··· SOURCE DOCUMENT ···
(1 year, 8 months ago)
Grand CommitteeMy Lords, I am sure we all have our own stories of how we have fallen foul of the PEP regulations. My own relatively recent one is that Revolut refused to let me have an international payment card, with no real explanation. It must have been because it tagged me as a PEP, because I cannot think of any other reason why it would not want to give me one. But I do not think this is really about our individual experiences, even though they are extremely aggravating for us and, indeed, our families.
I have Amendment 227 in this group, and I am grateful to my noble friend Lord Trenchard for adding his name to it. The Minister will see that the four amendments in this group are all slightly different, but she should take no comfort that they are not taking a consistent approach to this problem. They demonstrate, as I am sure this debate will, that we have a united resolve that this has to be dealt with.
Like my noble friend Lord Moylan’s amendment, mine seeks to amend the 2017 money laundering regulations to exclude people with a UK nexus from the PEP regime in the area of financial services. My noble friend’s amendment excludes individuals who are “ordinarily resident” in the UK for tax purposes, while mine focuses on UK citizens. My amendment says that UK citizens are not to be treated as PEPs unless the FCA considers that any of the categories of PEPs set out in the regulation—my noble friend Lord Moylan read this out—presents a money laundering risk. My amendment is predicated on UK MPs, Ministers and all the others in the list not presenting a higher money laundering risk than the rest of the UK population. There may well be some bad apples in the PEP barrel, but no more so than in other segments of UK society.
I believe that the money laundering regulations are based on an erroneous assumption, at least so far as the UK is concerned, that all PEPs—and their families and associates—present a high risk in money laundering terms. My amendment leaves the decision on risk to the FCA, on the basis of a risk assessment, but I would be staggered if the FCA concluded that UK PEPs presented a particular money laundering risk. Indeed, its own 2017 guidance, which the noble Baroness, Lady Hayter, referred to—and apparently enjoys reading in the evenings—states that UK PEPs should normally be treated as low risk.
My amendment is based on citizenship. I believe that is a fairly straightforward way, because it can be established by way of a passport, which will often be required in any event as part of proof of identity for money laundering purposes, for all categories of individual. I believe it is administratively less complex than the way based on tax status in my noble friend Lord Moylan’s amendment, for a number of reasons, including the fact that more than four times as many people have passports than fill in tax returns.
In addition, my noble friend’s amendment seems to admit that foreigners can be exempt from the PEP rules if they are resident in the UK and paying tax here. I am somewhat uncomfortable with that proposition. My noble friend may not be aware that the term “ordinarily resident”, which appears in the amendment, disappeared from the tax code 10 years ago.
I am similarly not convinced that the other two amendments in this group will do the trick, because they call for consultations and reviews by the FCA, but the FCA has consulted on and reviewed this before. As we heard, the latest set of guidance, which came out in 2017, recognised that UK PEPs are not high risk, but nothing has changed, as the noble Baroness, Lady Hayter, said. The fundamental problem remains that the regulations require enhanced due diligence for all PEPs, and that is where the aggravation arises. Even low-risk PEPs have to be subjected to enhanced due diligence, with all the record keeping and evidence that entails.
··· SUPPLIED ENTRIES ···
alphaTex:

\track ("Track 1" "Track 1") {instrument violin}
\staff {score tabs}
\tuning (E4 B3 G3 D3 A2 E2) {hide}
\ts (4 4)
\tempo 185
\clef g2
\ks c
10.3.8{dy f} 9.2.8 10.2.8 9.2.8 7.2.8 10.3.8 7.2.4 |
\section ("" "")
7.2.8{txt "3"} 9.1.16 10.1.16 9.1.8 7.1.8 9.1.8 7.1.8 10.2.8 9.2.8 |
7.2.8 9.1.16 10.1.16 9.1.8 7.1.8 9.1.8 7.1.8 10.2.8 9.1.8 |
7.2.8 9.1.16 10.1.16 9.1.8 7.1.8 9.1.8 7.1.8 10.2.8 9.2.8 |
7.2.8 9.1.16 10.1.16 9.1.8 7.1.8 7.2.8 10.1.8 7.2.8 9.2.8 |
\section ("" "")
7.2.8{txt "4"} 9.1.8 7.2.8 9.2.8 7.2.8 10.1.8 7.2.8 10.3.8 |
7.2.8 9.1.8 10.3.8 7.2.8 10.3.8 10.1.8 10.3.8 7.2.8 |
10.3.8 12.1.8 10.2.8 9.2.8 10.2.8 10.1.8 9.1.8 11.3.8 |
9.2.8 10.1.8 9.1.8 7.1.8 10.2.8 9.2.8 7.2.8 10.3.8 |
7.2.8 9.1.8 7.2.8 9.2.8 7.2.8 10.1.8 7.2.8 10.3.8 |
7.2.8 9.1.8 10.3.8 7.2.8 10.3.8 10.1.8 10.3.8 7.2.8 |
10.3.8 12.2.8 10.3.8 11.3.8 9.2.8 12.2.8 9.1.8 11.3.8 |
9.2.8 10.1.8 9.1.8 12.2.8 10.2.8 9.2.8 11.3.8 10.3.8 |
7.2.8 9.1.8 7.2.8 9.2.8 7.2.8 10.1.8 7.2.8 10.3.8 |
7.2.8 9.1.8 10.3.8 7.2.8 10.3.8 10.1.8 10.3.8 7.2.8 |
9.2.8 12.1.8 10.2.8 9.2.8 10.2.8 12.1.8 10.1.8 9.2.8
···
··· SUPPLIED ENTRIES ···
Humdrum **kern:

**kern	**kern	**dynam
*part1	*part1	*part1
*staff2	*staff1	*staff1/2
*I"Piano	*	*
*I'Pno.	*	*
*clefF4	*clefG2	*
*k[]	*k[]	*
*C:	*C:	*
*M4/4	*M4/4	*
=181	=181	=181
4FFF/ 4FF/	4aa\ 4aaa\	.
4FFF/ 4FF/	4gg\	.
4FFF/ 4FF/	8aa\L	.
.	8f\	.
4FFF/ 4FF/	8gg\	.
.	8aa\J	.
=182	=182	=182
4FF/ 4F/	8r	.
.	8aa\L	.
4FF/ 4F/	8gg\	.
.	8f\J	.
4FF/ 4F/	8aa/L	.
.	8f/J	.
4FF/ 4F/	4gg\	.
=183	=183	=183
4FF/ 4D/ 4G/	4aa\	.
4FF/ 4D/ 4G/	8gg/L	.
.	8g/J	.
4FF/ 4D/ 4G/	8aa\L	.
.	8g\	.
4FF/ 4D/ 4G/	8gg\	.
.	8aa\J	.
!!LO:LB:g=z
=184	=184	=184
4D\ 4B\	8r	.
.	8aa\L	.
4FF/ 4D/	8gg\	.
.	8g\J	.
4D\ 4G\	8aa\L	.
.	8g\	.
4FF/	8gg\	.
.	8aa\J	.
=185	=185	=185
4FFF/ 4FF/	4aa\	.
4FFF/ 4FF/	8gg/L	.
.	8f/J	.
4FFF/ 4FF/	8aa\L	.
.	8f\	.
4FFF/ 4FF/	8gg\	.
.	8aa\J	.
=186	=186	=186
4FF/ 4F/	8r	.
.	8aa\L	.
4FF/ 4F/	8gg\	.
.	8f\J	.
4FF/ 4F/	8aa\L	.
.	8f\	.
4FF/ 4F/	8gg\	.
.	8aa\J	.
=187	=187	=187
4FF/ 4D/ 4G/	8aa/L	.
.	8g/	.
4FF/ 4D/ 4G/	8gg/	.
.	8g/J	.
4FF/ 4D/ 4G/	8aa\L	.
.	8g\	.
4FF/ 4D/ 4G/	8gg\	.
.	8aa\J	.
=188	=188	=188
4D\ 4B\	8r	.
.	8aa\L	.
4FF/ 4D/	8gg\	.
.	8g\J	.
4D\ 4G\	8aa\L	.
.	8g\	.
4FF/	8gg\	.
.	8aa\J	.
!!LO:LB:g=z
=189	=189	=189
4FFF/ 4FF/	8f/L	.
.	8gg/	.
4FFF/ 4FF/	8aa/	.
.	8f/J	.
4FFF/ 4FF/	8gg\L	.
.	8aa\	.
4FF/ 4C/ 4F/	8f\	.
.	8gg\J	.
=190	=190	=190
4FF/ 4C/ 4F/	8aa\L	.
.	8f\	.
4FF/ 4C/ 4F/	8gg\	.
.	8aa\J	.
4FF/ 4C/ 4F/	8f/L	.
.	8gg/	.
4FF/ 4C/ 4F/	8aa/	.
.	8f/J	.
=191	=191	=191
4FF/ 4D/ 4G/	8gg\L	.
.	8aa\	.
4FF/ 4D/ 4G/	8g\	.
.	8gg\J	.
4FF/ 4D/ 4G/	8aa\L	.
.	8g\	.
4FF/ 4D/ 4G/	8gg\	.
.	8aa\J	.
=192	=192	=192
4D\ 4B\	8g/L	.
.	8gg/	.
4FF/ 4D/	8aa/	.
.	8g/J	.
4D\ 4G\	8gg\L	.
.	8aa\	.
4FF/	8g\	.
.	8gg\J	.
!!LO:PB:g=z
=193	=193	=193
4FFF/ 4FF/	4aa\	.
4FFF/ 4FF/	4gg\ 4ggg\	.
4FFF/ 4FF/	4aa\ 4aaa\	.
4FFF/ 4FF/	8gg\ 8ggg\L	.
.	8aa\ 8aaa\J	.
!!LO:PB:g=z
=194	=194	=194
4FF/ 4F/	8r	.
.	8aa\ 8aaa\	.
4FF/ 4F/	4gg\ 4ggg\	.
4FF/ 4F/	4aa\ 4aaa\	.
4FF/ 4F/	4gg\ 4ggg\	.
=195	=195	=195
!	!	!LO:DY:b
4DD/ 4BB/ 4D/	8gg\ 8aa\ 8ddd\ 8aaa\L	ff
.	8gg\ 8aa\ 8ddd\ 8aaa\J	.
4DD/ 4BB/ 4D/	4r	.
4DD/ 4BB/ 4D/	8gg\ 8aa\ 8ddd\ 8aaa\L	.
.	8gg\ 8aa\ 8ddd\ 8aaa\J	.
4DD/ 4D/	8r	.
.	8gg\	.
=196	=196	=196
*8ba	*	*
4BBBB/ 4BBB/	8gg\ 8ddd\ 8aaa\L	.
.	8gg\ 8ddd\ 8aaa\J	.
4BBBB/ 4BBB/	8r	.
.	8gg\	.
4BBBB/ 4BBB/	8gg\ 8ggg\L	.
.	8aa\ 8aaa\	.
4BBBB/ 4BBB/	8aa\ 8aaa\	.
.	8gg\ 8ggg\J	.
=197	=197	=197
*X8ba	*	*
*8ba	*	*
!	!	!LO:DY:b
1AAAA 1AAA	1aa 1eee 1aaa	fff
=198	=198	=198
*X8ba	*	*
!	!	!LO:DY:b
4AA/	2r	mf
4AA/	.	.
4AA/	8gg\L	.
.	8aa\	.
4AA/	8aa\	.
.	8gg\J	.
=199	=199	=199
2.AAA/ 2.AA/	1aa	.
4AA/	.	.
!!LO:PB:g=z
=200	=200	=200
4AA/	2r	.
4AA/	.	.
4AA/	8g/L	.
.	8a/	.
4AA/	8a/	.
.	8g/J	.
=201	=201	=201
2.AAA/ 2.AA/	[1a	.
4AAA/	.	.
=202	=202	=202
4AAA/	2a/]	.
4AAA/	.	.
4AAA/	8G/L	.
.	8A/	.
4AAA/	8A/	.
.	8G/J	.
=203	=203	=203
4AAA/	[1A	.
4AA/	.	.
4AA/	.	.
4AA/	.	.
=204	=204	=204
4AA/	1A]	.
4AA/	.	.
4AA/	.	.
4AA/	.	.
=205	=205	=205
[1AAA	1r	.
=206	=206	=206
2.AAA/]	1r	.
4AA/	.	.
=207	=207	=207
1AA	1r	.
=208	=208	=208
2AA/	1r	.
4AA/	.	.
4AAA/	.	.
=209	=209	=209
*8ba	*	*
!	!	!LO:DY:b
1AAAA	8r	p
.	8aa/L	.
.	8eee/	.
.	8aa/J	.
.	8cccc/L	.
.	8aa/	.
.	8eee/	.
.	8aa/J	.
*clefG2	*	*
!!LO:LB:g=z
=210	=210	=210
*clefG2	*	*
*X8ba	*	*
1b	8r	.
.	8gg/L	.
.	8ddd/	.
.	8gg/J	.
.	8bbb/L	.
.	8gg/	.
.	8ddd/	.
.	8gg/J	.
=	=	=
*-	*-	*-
···
§ WHAT YOU NEED TO DO
1 - According to the speech on PEP regulations, how many more people have passports than fill in tax returns?
2 - Decide whether each statement agrees with the speech on PEP regulations, answering yes or no and quoting the deciding words: (a) The term "ordinarily resident" disappeared from the tax code 10 years ago. (b) The FCA's 2017 guidance says UK PEPs should normally be treated as high risk. (c) Lord Trenchard added his name to Amendment 227.

§ ANSWERS FOR THE TASKS
1 - More than four times as many people have passports as fill in tax returns.

2 -
(a) Yes: "the term “ordinarily resident”, which appears in the amendment, disappeared from the tax code 10 years ago."
(b) No: "states that UK PEPs should normally be treated as low risk."
(c) Yes: "I have Amendment 227 in this group, and I am grateful to my noble friend Lord Trenchard for adding his name to it."